begin Records for this task

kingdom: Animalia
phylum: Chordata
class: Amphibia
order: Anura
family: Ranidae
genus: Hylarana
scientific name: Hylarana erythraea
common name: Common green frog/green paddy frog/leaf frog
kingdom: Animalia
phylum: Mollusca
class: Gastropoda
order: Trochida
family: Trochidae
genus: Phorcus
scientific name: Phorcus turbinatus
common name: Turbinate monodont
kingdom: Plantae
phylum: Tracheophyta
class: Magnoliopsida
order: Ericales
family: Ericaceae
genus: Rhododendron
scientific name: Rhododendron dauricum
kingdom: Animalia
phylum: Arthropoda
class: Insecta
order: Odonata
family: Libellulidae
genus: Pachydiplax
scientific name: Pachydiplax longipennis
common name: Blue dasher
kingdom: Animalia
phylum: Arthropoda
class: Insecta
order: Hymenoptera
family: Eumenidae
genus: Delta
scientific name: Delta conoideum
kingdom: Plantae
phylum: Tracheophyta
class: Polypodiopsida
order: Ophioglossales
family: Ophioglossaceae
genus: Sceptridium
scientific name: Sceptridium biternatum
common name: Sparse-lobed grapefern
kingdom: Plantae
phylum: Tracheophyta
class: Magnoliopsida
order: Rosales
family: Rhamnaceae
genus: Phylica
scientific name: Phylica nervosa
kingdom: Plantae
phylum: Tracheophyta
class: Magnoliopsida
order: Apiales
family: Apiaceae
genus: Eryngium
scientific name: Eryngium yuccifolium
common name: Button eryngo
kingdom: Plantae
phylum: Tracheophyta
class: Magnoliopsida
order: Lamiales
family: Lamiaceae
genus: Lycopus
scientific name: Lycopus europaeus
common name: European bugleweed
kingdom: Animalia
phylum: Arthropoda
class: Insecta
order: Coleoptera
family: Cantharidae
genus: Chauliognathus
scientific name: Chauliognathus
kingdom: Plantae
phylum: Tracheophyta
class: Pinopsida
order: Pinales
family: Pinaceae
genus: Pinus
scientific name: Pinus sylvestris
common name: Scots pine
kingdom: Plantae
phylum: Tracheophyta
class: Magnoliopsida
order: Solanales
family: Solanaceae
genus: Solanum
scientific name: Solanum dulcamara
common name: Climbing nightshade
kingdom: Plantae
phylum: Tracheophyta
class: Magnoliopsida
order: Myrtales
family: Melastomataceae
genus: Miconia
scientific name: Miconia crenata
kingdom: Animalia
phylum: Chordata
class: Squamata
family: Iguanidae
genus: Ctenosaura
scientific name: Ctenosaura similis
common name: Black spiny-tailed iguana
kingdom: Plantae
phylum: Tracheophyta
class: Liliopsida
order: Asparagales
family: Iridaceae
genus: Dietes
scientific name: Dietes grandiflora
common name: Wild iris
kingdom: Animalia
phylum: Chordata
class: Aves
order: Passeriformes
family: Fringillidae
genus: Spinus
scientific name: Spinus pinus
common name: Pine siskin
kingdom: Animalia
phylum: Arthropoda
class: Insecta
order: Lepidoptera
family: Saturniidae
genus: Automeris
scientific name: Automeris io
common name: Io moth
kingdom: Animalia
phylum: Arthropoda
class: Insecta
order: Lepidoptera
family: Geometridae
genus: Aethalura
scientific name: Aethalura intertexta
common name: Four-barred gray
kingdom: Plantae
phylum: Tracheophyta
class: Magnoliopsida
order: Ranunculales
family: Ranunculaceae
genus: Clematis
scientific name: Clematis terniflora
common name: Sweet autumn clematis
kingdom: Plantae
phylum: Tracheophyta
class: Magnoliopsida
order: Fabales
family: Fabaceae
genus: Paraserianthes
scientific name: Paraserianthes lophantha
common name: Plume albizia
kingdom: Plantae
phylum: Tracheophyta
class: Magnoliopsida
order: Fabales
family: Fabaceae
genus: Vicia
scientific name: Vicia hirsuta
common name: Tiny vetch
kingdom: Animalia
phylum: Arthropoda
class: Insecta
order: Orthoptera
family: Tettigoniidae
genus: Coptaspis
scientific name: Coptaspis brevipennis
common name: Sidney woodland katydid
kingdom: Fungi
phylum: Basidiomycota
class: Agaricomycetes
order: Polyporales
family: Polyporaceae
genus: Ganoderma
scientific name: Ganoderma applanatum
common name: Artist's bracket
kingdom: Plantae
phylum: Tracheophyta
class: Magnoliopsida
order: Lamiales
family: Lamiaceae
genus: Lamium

end Records for this task

• _Set problem_:
Edit the records above by changing every "common name" to "vernacular name", and write out all the lines again with nothing else altered.

• _Exercise response_:
kingdom: Animalia
phylum: Chordata
class: Amphibia
order: Anura
family: Ranidae
genus: Hylarana
scientific name: Hylarana erythraea
vernacular name: Common green frog/green paddy frog/leaf frog
kingdom: Animalia
phylum: Mollusca
class: Gastropoda
order: Trochida
family: Trochidae
genus: Phorcus
scientific name: Phorcus turbinatus
vernacular name: Turbinate monodont
kingdom: Plantae
phylum: Tracheophyta
class: Magnoliopsida
order: Ericales
family: Ericaceae
genus: Rhododendron
scientific name: Rhododendron dauricum
kingdom: Animalia
phylum: Arthropoda
class: Insecta
order: Odonata
family: Libellulidae
genus: Pachydiplax
scientific name: Pachydiplax longipennis
vernacular name: Blue dasher
kingdom: Animalia
phylum: Arthropoda
class: Insecta
order: Hymenoptera
family: Eumenidae
genus: Delta
scientific name: Delta conoideum
kingdom: Plantae
phylum: Tracheophyta
class: Polypodiopsida
order: Ophioglossales
family: Ophioglossaceae
genus: Sceptridium
scientific name: Sceptridium biternatum
vernacular name: Sparse-lobed grapefern
kingdom: Plantae
phylum: Tracheophyta
class: Magnoliopsida
order: Rosales
family: Rhamnaceae
genus: Phylica
scientific name: Phylica nervosa
kingdom: Plantae
phylum: Tracheophyta
class: Magnoliopsida
order: Apiales
family: Apiaceae
genus: Eryngium
scientific name: Eryngium yuccifolium
vernacular name: Button eryngo
kingdom: Plantae
phylum: Tracheophyta
class: Magnoliopsida
order: Lamiales
family: Lamiaceae
genus: Lycopus
scientific name: Lycopus europaeus
vernacular name: European bugleweed
kingdom: Animalia
phylum: Arthropoda
class: Insecta
order: Coleoptera
family: Cantharidae
genus: Chauliognathus
scientific name: Chauliognathus
kingdom: Plantae
phylum: Tracheophyta
class: Pinopsida
order: Pinales
family: Pinaceae
genus: Pinus
scientific name: Pinus sylvestris
vernacular name: Scots pine
kingdom: Plantae
phylum: Tracheophyta
class: Magnoliopsida
order: Solanales
family: Solanaceae
genus: Solanum
scientific name: Solanum dulcamara
vernacular name: Climbing nightshade
kingdom: Plantae
phylum: Tracheophyta
class: Magnoliopsida
order: Myrtales
family: Melastomataceae
genus: Miconia
scientific name: Miconia crenata
kingdom: Animalia
phylum: Chordata
class: Squamata
family: Iguanidae
genus: Ctenosaura
scientific name: Ctenosaura similis
vernacular name: Black spiny-tailed iguana
kingdom: Plantae
phylum: Tracheophyta
class: Liliopsida
order: Asparagales
family: Iridaceae
genus: Dietes
scientific name: Dietes grandiflora
vernacular name: Wild iris
kingdom: Animalia
phylum: Chordata
class: Aves
order: Passeriformes
family: Fringillidae
genus: Spinus
scientific name: Spinus pinus
vernacular name: Pine siskin
kingdom: Animalia
phylum: Arthropoda
class: Insecta
order: Lepidoptera
family: Saturniidae
genus: Automeris
scientific name: Automeris io
vernacular name: Io moth
kingdom: Animalia
phylum: Arthropoda
class: Insecta
order: Lepidoptera
family: Geometridae
genus: Aethalura
scientific name: Aethalura intertexta
vernacular name: Four-barred gray
kingdom: Plantae
phylum: Tracheophyta
class: Magnoliopsida
order: Ranunculales
family: Ranunculaceae
genus: Clematis
scientific name: Clematis terniflora
vernacular name: Sweet autumn clematis
kingdom: Plantae
phylum: Tracheophyta
class: Magnoliopsida
order: Fabales
family: Fabaceae
genus: Paraserianthes
scientific name: Paraserianthes lophantha
vernacular name: Plume albizia
kingdom: Plantae
phylum: Tracheophyta
class: Magnoliopsida
order: Fabales
family: Fabaceae
genus: Vicia
scientific name: Vicia hirsuta
vernacular name: Tiny vetch
kingdom: Animalia
phylum: Arthropoda
class: Insecta
order: Orthoptera
family: Tettigoniidae
genus: Coptaspis
scientific name: Coptaspis brevipennis
vernacular name: Sidney woodland katydid
kingdom: Fungi
phylum: Basidiomycota
class: Agaricomycetes
order: Polyporales
family: Polyporaceae
genus: Ganoderma
scientific name: Ganoderma applanatum
vernacular name: Artist's bracket
kingdom: Plantae
phylum: Tracheophyta
class: Magnoliopsida
order: Lamiales
family: Lamiaceae
genus: Lamium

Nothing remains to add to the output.